Mittwoch, 19. Dezember 2001

Das arcata Kammerorchester bei der internationalen Hugo-Wolf-Akademie

Als „Weihnachtskonzert“ deklarierte die Internationale Hugo-Wolf-Akademie den Abschluss ihres diesjährigen Konzertprogramms. Und in der Tat, festliche Stimmung kam im Mozartsaal der Liederhalle schon ein wenig auf. Das allerdings lag wohl vor allem an Stéphane Hessel, der sich die Zeit nahm, zwischen den musikalischen Beiträgen des arcata Kammerorchesters Stuttgart aus dem Kapitel „Schnee“ in Thomas Manns „Zauberberg“ zu lesen. Bedächtig und in sehr persönlichem Stil fand sich der frühere Diplomat in die Gedankenwelt des Hans Castorp ein. Dem Kammerorchester hätte da schnell die Rolle des Illustrators zukommen können. Allein die Werkauswahl unterband dies.


Mit Arcangelo Corellis Concerto grosso in g-Moll, dem „Weihnachtskonzert“, gelang ein stimmungsvoller Einstieg. Vor allem diese seltsam bekannte kleine Kreiselmelodie im Pastorale-Satz brachte das Orchester ganz nahe an den Zuhörer heran. Weitaus kratzbürstiger gebar sich da die „Brook Green Suite“ von Gustav Holst. Das Prelude endete in geheimnisvollen Pizzicati, während sich der Mittelsatz buchstäblich taktweise zu verdichten schien. Die Auflösung kommt dann im abschließenden „Dance“ in einer hastigen synkopierten Jagd daher. Flinke Läufe der ersten Geigen binden die Aufmerksamkeit im Kopsatz der G-Dur-Sinfonie von Franz Xaver Richter. Die abrupte dynamischen Wechsel ließ das arcata Kammerorchester in einem kurzweiligen Satz ausgesprochen präsent wirken. Im Andante bestand Dirigent Patrick Strub hingegen auf eine zurückgenommene, fast unterwürfige, verschwindende Interpretation, umso aufmüpfiger ließ er seine Geigen dann im Presto aufspielen.
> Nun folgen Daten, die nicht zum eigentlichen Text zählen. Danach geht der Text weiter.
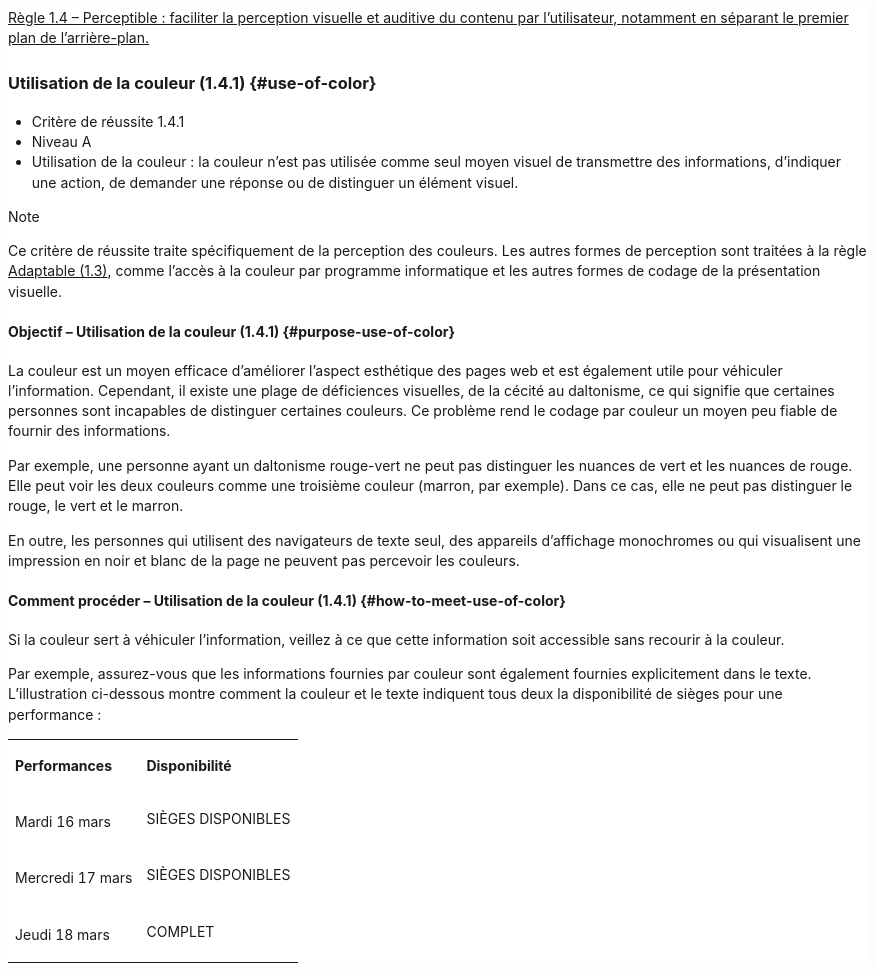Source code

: [Règle 1.4 – Perceptible : faciliter la perception visuelle et auditive du contenu par l’utilisateur, notamment en séparant le premier plan de l’arrière-plan.](https://www.w3.org/TR/WCAG20/#visual-audio-contrast)

### Utilisation de la couleur (1.4.1)  {#use-of-color}

* Critère de réussite 1.4.1
* Niveau A
* Utilisation de la couleur : la couleur n’est pas utilisée comme seul moyen visuel de transmettre des informations, d’indiquer une action, de demander une réponse ou de distinguer un élément visuel.

>[!NOTE]
Ce critère de réussite traite spécifiquement de la perception des couleurs. Les autres formes de perception sont traitées à la règle [Adaptable (1.3)](#adaptable), comme l’accès à la couleur par programme informatique et les autres formes de codage de la présentation visuelle.

#### Objectif – Utilisation de la couleur (1.4.1) {#purpose-use-of-color}

La couleur est un moyen efficace d’améliorer l’aspect esthétique des pages web et est également utile pour véhiculer l’information. Cependant, il existe une plage de déficiences visuelles, de la cécité au daltonisme, ce qui signifie que certaines personnes sont incapables de distinguer certaines couleurs. Ce problème rend le codage par couleur un moyen peu fiable de fournir des informations.

Par exemple, une personne ayant un daltonisme rouge-vert ne peut pas distinguer les nuances de vert et les nuances de rouge. Elle peut voir les deux couleurs comme une troisième couleur (marron, par exemple). Dans ce cas, elle ne peut pas distinguer le rouge, le vert et le marron.

En outre, les personnes qui utilisent des navigateurs de texte seul, des appareils d’affichage monochromes ou qui visualisent une impression en noir et blanc de la page ne peuvent pas percevoir les couleurs.

#### Comment procéder – Utilisation de la couleur (1.4.1) {#how-to-meet-use-of-color}

Si la couleur sert à véhiculer l’information, veillez à ce que cette information soit accessible sans recourir à la couleur.

Par exemple, assurez-vous que les informations fournies par couleur sont également fournies explicitement dans le texte. L’illustration ci-dessous montre comment la couleur et le texte indiquent tous deux la disponibilité de sièges pour une performance :

<table>
 <tbody>
  <tr>
   <td><p><strong>Performances</strong></p> </td>
   <td><p><strong>Disponibilité</strong></p> </td>
  </tr>
  <tr>
   <td><p>Mardi 16 mars<sup></sup></p> </td>
   <td><p>SIÈGES DISPONIBLES</p> </td>
  </tr>
  <tr>
   <td><p>Mercredi 17 mars<sup></p> </td>
   <td><p>SIÈGES DISPONIBLES</p> </td>
  </tr>
  <tr>
   <td><p>Jeudi 18 mars<sup></sup></p> </td>
   <td><p>COMPLET</p> </td>
  </tr>
 </tbody>
</table>
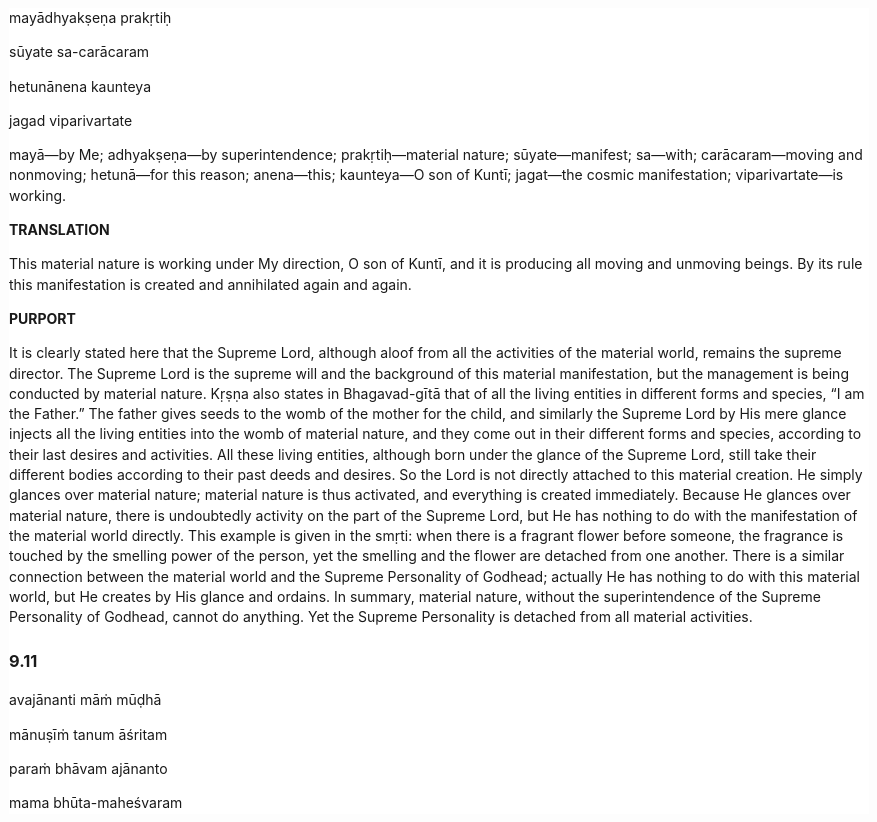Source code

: 
mayādhyakṣeṇa prakṛtiḥ

sūyate sa-carācaram

hetunānena kaunteya

jagad viparivartate

mayā—by Me; adhyakṣeṇa—by superintendence; prakṛtiḥ—material nature;
sūyate—manifest; sa—with; carācaram—moving and nonmoving; hetunā—for this
reason; anena—this; kaunteya—O son of Kuntī; jagat—the cosmic manifestation;
viparivartate—is working.

**TRANSLATION**

This material nature is working under My direction, O son of Kuntī, and it is
producing all moving and unmoving beings. By its rule this manifestation is
created and annihilated again and again.

**PURPORT**

It is clearly stated here that the Supreme Lord, although aloof from all the
activities of the material world, remains the supreme director. The Supreme Lord
is the supreme will and the background of this material manifestation, but the
management is being conducted by material nature. Kṛṣṇa also states in
Bhagavad-gītā that of all the living entities in different forms and species, “I
am the Father.” The father gives seeds to the womb of the mother for the child,
and similarly the Supreme Lord by His mere glance injects all the living
entities into the womb of material nature, and they come out in their different
forms and species, according to their last desires and activities. All these
living entities, although born under the glance of the Supreme Lord, still take
their different bodies according to their past deeds and desires. So the Lord is
not directly attached to this material creation. He simply glances over material
nature; material nature is thus activated, and everything is created
immediately. Because He glances over material nature, there is undoubtedly
activity on the part of the Supreme Lord, but He has nothing to do with the
manifestation of the material world directly. This example is given in the
smṛti: when there is a fragrant flower before someone, the fragrance is touched
by the smelling power of the person, yet the smelling and the flower are
detached from one another. There is a similar connection between the material
world and the Supreme Personality of Godhead; actually He has nothing to do with
this material world, but He creates by His glance and ordains. In summary,
material nature, without the superintendence of the Supreme Personality of
Godhead, cannot do anything. Yet the Supreme Personality is detached from all
material activities.

### 9.11


avajānanti māṁ mūḍhā

mānuṣīṁ tanum āśritam

paraṁ bhāvam ajānanto

mama bhūta-maheśvaram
Die dämonische Wirkung des programmatischen Ansatzes in Schostakowitsch Kammersinfonie c-Moll, die dem Gedächtnis der Opfer des Faschismus gewidmet ist, stand dann so ganz im übergangslosen Gegensatz zu Mozarts Divertimento in F-Dur (KV 138). Das Kammerorchester gab einen gefälligen Mozart ohne Ecken und Kanten – wo hätten die auch herkommen sollen.